_Exercise goal_: The answer is every line in the data below that contains the word "τους".

_Records contained in a dataset_:
Content starts

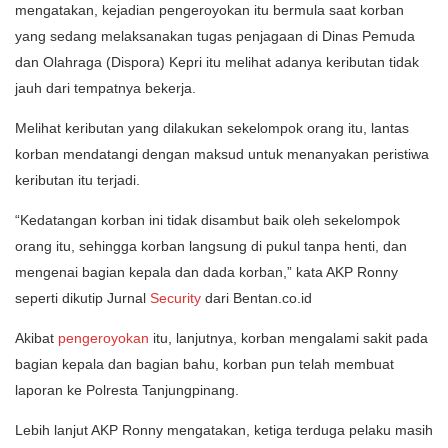
mengatakan, kejadian pengeroyokan itu bermula saat korban
yang sedang melaksanakan tugas penjagaan di Dinas Pemuda
dan Olahraga (Dispora) Kepri itu melihat adanya keributan tidak
jauh dari tempatnya bekerja.
Melihat keributan yang dilakukan sekelompok orang itu, lantas
korban mendatangi dengan maksud untuk menanyakan peristiwa
keributan itu terjadi.
“Kedatangan korban ini tidak disambut baik oleh sekelompok
orang itu, sehingga korban langsung di pukul tanpa henti, dan
mengenai bagian kepala dan dada korban,” kata AKP Ronny
seperti dikutip Jurnal
Security
dari Bentan.co.id
Akibat
pengeroyokan
itu, lanjutnya, korban mengalami sakit pada
bagian kepala dan bagian bahu, korban pun telah membuat
laporan ke Polresta Tanjungpinang.
Lebih lanjut AKP Ronny mengatakan, ketiga terduga pelaku masih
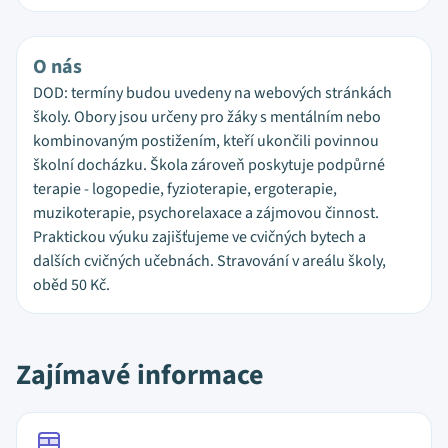
O nás
DOD: termíny budou uvedeny na webových stránkách
školy. Obory jsou určeny pro žáky s mentálním nebo
kombinovaným postižením, kteří ukončili povinnou
školní docházku. Škola zároveň poskytuje podpůrné
terapie - logopedie, fyzioterapie, ergoterapie,
muzikoterapie, psychorelaxace a zájmovou činnost.
Praktickou výuku zajišťujeme ve cvičných bytech a
dalších cvičných učebnách. Stravování v areálu školy,
oběd 50 Kč.
Zajímavé informace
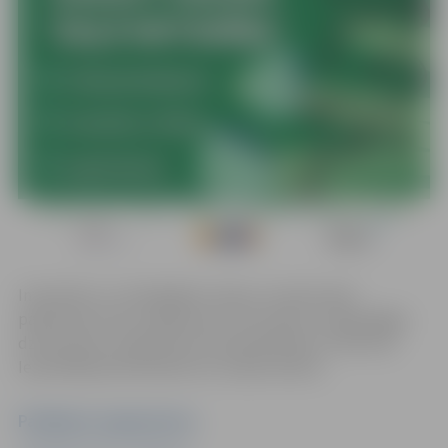
Interaktīvs un izklaidējošs vakars, kurā jaunieši
pārbaudīs savas zināšanas par vidi, dabu un ilgtspējīgu
dzīvesveidu, piedaloties aizraujošā Kahoot viktorīnā.
Iepriekšēja pieteikšanās nav nepieciešama.
Pasākuma organizators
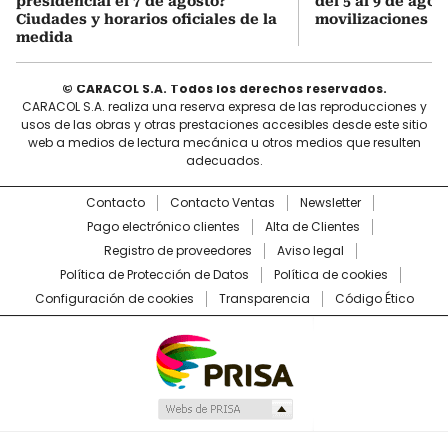
presidencial el 7 de agosto?
del 5 al 9 de agos
Ciudades y horarios oficiales de la
movilizaciones y 
medida
© CARACOL S.A. Todos los derechos reservados.
CARACOL S.A. realiza una reserva expresa de las reproducciones y
usos de las obras y otras prestaciones accesibles desde este sitio
web a medios de lectura mecánica u otros medios que resulten
adecuados.
Contacto
Contacto Ventas
Newsletter
Pago electrónico clientes
Alta de Clientes
Registro de proveedores
Aviso legal
Política de Protección de Datos
Política de cookies
Configuración de cookies
Transparencia
Código Ético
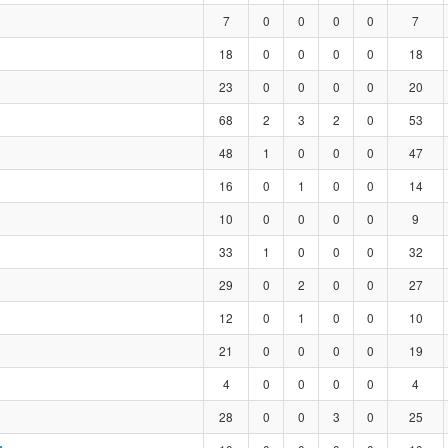
7
0
0
0
0
7
18
0
0
0
0
18
23
0
0
0
0
20
68
2
3
2
0
53
48
1
0
0
0
47
16
0
1
0
0
14
10
0
0
0
0
9
33
1
0
0
0
32
29
0
2
0
0
27
12
0
1
0
0
10
21
0
0
0
0
19
4
0
0
0
0
4
28
0
0
3
0
25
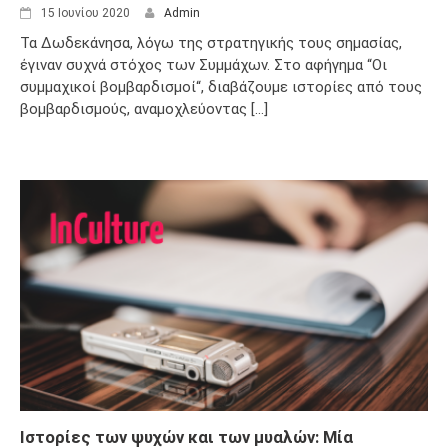
15 Ιουνίου 2020
Admin
Τα Δωδεκάνησα, λόγω της στρατηγικής τους σημασίας,
έγιναν συχνά στόχος των Συμμάχων. Στο αφήγημα “Οι
συμμαχικοί βομβαρδισμοί“, διαβάζουμε ιστορίες από τους
βομβαρδισμούς, αναμοχλεύοντας [...]
Ιστορίες των ψυχών και των μυαλών: Μία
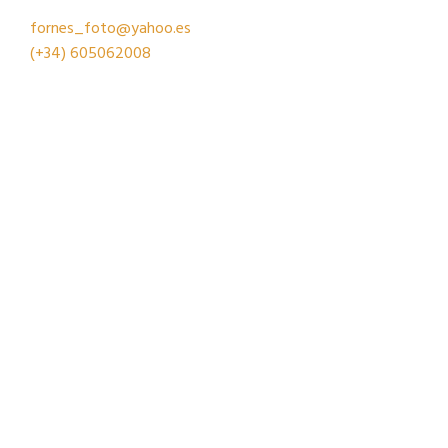
fornes_foto@yahoo.es
(+34)
605062008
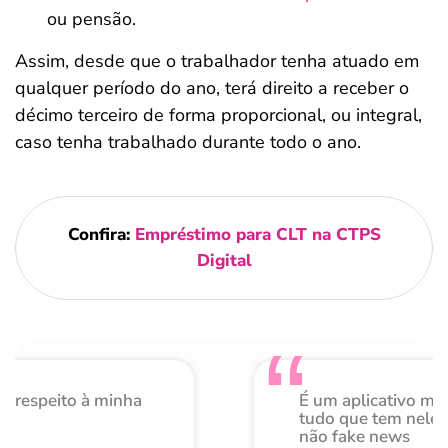
ou pensão.
Assim, desde que o trabalhador tenha atuado em
qualquer período do ano, terá direito a receber o
décimo terceiro de forma proporcional, ou integral,
caso tenha trabalhado durante todo o ano.
Confira:
Empréstimo para CLT na CTPS
Digital
o respeito à minha
É um aplicativo mu
de
tudo que tem nele 
não fake news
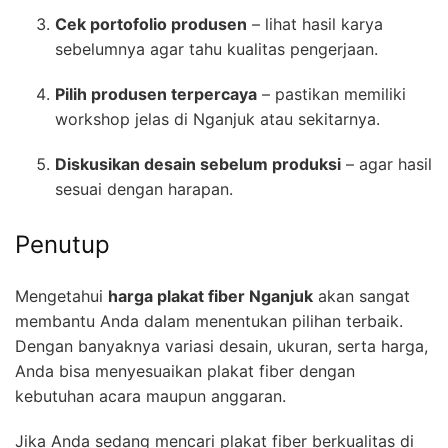
Cek portofolio produsen
– lihat hasil karya
sebelumnya agar tahu kualitas pengerjaan.
Pilih produsen terpercaya
– pastikan memiliki
workshop jelas di Nganjuk atau sekitarnya.
Diskusikan desain sebelum produksi
– agar hasil
sesuai dengan harapan.
Penutup
Mengetahui
harga plakat fiber Nganjuk
akan sangat
membantu Anda dalam menentukan pilihan terbaik.
Dengan banyaknya variasi desain, ukuran, serta harga,
Anda bisa menyesuaikan plakat fiber dengan
kebutuhan acara maupun anggaran.
Jika Anda sedang mencari plakat fiber berkualitas di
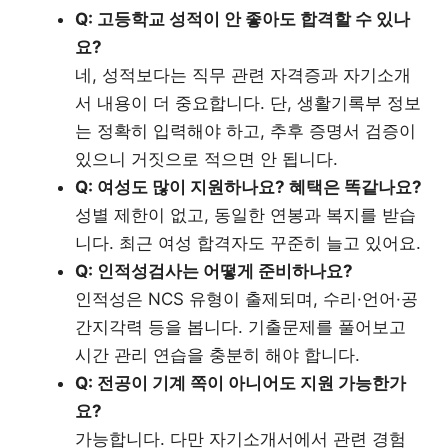
Q: 고등학교 성적이 안 좋아도 합격할 수 있나
요?
네, 성적보다는 직무 관련 자격증과 자기소개
서 내용이 더 중요합니다. 단, 생활기록부 정보
는 정확히 입력해야 하고, 추후 증명서 검증이
있으니 거짓으로 적으면 안 됩니다.
Q: 여성도 많이 지원하나요? 혜택은 똑같나요?
성별 제한이 없고, 동일한 연봉과 복지를 받습
니다. 최근 여성 합격자도 꾸준히 늘고 있어요.
Q: 인적성검사는 어떻게 준비하나요?
인적성은 NCS 유형이 출제되며, 수리·언어·공
간지각력 등을 봅니다. 기출문제를 풀어보고
시간 관리 연습을 충분히 해야 합니다.
Q: 전공이 기계 쪽이 아니어도 지원 가능한가
요?
가능합니다. 다만 자기소개서에서 관련 경험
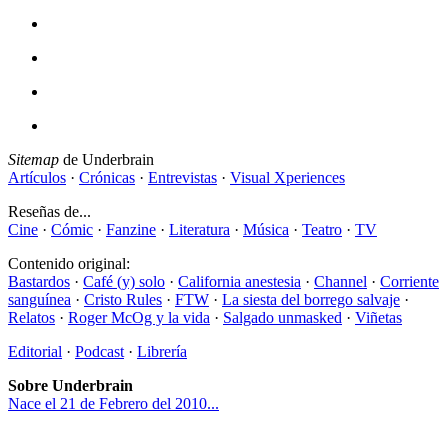
Sitemap
de Underbrain
Artículos
·
Crónicas
·
Entrevistas
·
Visual Xperiences
Reseñas de...
Cine
·
Cómic
·
Fanzine
·
Literatura
·
Música
·
Teatro
·
TV
Contenido original:
Bastardos
·
Café (y) solo
·
California anestesia
·
Channel
·
Corriente
sanguínea
·
Cristo Rules
·
FTW
·
La siesta del borrego salvaje
·
Relatos
·
Roger McOg y la vida
·
Salgado unmasked
·
Viñetas
Editorial
·
Podcast
·
Librería
Sobre Underbrain
Nace el 21 de Febrero del 2010...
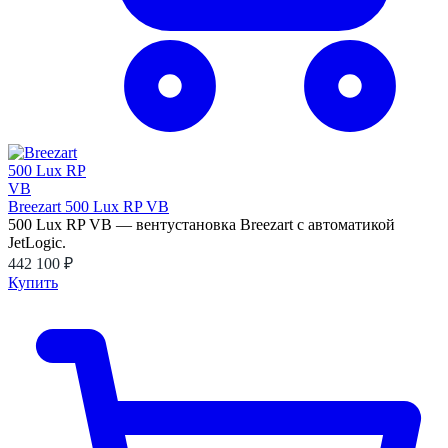
Breezart 500 Lux RP VB
500 Lux RP VB — вентустановка Breezart с автоматикой
JetLogic.
442 100 ₽
Купить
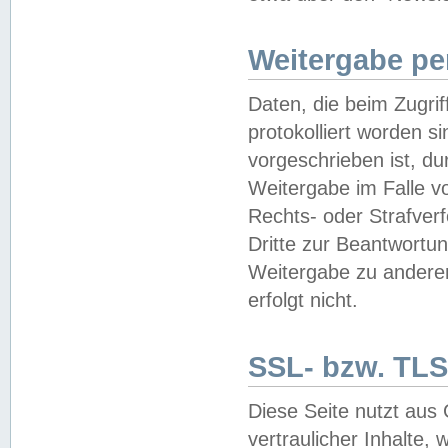
Weitergabe pe
Daten, die beim Zugri
protokolliert worden si
vorgeschrieben ist, du
Weitergabe im Falle vo
Rechts- oder Strafverf
Dritte zur Beantwortun
Weitergabe zu andere
erfolgt nicht.
SSL- bzw. TLS
Diese Seite nutzt aus
vertraulicher Inhalte, 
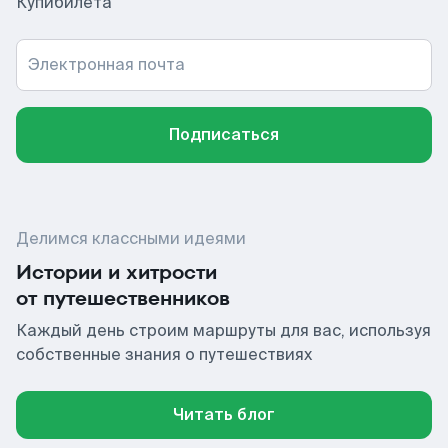
Купибилета
Электронная почта
Подписаться
Делимся классными идеями
Истории и хитрости
от путешественников
Каждый день строим маршруты для вас, используя
собственные знания о путешествиях
Читать блог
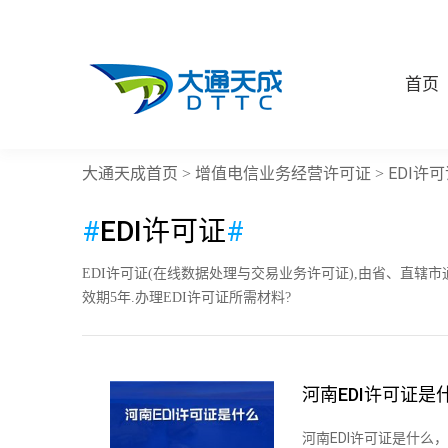
首页
大通天成首页
增值电信业务经营许可证
EDI许
>
>
#
EDI许可证
#
EDI许可证(在线数据处理与交易业务许可证),由省、直辖市
效期5年.办理EDI许可证所需材料?
河南EDI许可证是
河南EDI许可证是什么，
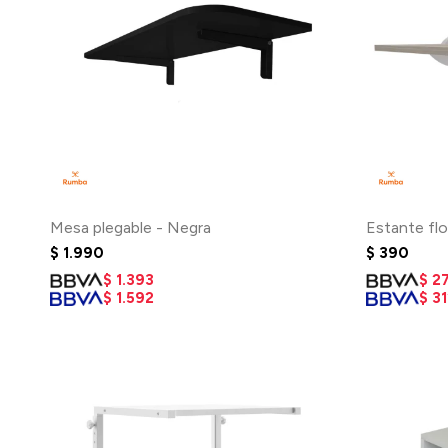
Mesa plegable - Negra
Estante fl
$
1.990
$
390
$
1.393
$
2
$
1.592
$
31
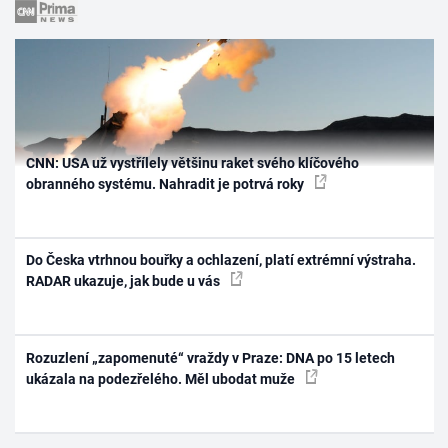
CNN: USA už vystřílely většinu raket svého klíčového
obranného systému. Nahradit je potrvá roky
Do Česka vtrhnou bouřky a ochlazení, platí extrémní výstraha.
RADAR ukazuje, jak bude u vás
Rozuzlení „zapomenuté“ vraždy v Praze: DNA po 15 letech
ukázala na podezřelého. Měl ubodat muže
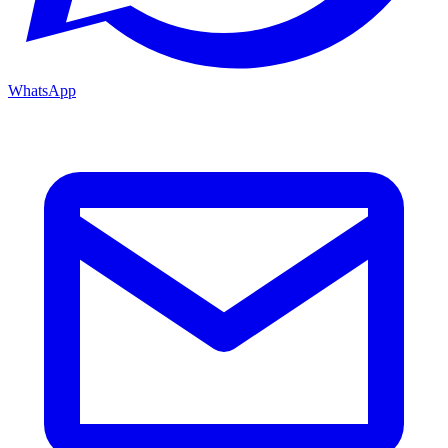
WhatsApp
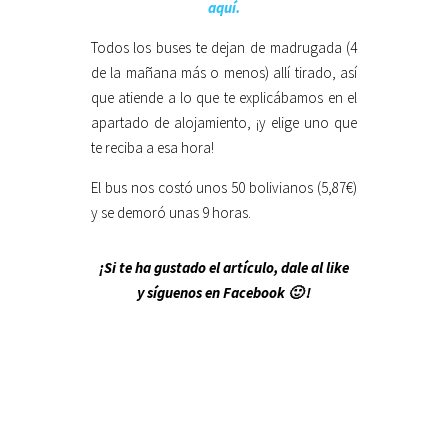
aquí.
Todos los buses te dejan de madrugada (4
de la mañana más o menos) allí tirado, así
que atiende a lo que te explicábamos en el
apartado de alojamiento, ¡y elige uno que
te reciba a esa hora!
El bus nos costó unos 50 bolivianos (5,87€)
y se demoró unas 9 horas.
¡Si te ha gustado el artículo, dale al like
y síguenos en Facebook 🙂 !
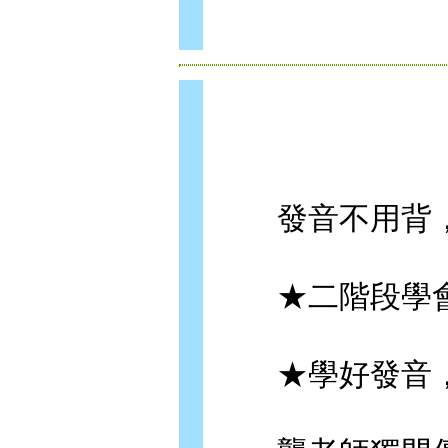
發音不用背，
★二階段學會
★學好發音，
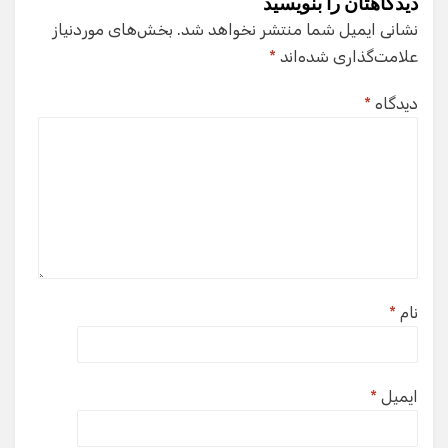
دیدگاهتان را بنویسید
نشانی ایمیل شما منتشر نخواهد شد.
بخش‌های موردنیاز
علامت‌گذاری شده‌اند
*
دیدگاه
*
نام
*
ایمیل
*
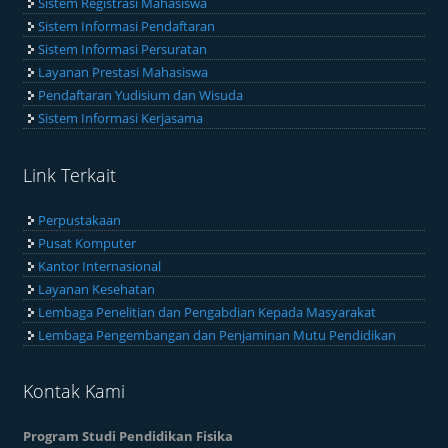
Sistem Registrasi Mahasiswa
Sistem Informasi Pendaftaran
Sistem Informasi Persuratan
Layanan Prestasi Mahasiswa
Pendaftaran Yudisium dan Wisuda
Sistem Informasi Kerjasama
Link Terkait
Perpustakaan
Pusat Komputer
Kantor Internasional
Layanan Kesehatan
Lembaga Penelitian dan Pengabdian Kepada Masyarakat
Lembaga Pengembangan dan Penjaminan Mutu Pendidikan
Kontak Kami
Program Studi Pendidikan Fisika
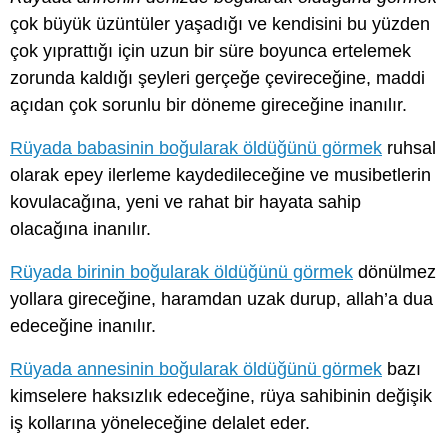
çok büyük üzüntüler yaşadığı ve kendisini bu yüzden
çok yıprattığı için uzun bir süre boyunca ertelemek
zorunda kaldığı şeyleri gerçeğe çevireceğine, maddi
açıdan çok sorunlu bir döneme gireceğine inanılır.
Rüyada babasinin boğularak öldüğünü görmek
ruhsal
olarak epey ilerleme kaydedileceğine ve musibetlerin
kovulacağına, yeni ve rahat bir hayata sahip
olacağına inanılır.
Rüyada birinin boğularak öldüğünü görmek
dönülmez
yollara gireceğine, haramdan uzak durup, allah’a dua
edeceğine inanılır.
Rüyada annesinin boğularak öldüğünü görmek
bazı
kimselere haksızlık edeceğine, rüya sahibinin değişik
iş kollarına yöneleceğine delalet eder.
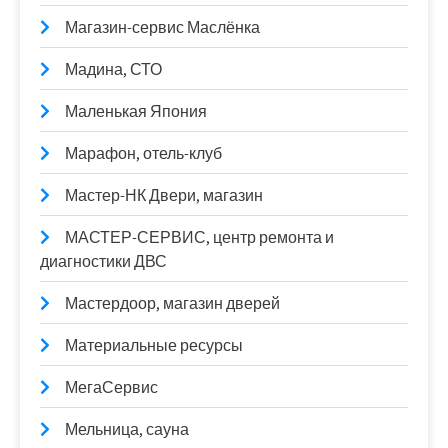
Магазин-сервис Маслёнка
Мадина, СТО
Маленькая Япония
Марафон, отель-клуб
Мастер-НК Двери, магазин
МАСТЕР-СЕРВИС, центр ремонта и
диагностики ДВС
Мастердоор, магазин дверей
Материальные ресурсы
МегаСервис
Мельница, сауна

Content ends

_Exercise result_:
Τα Δωδεκάνησα, λόγω της στρατηγικής τους σημασίας,
συμμαχικοί βομβαρδισμοί“, διαβάζουμε ιστορίες από τους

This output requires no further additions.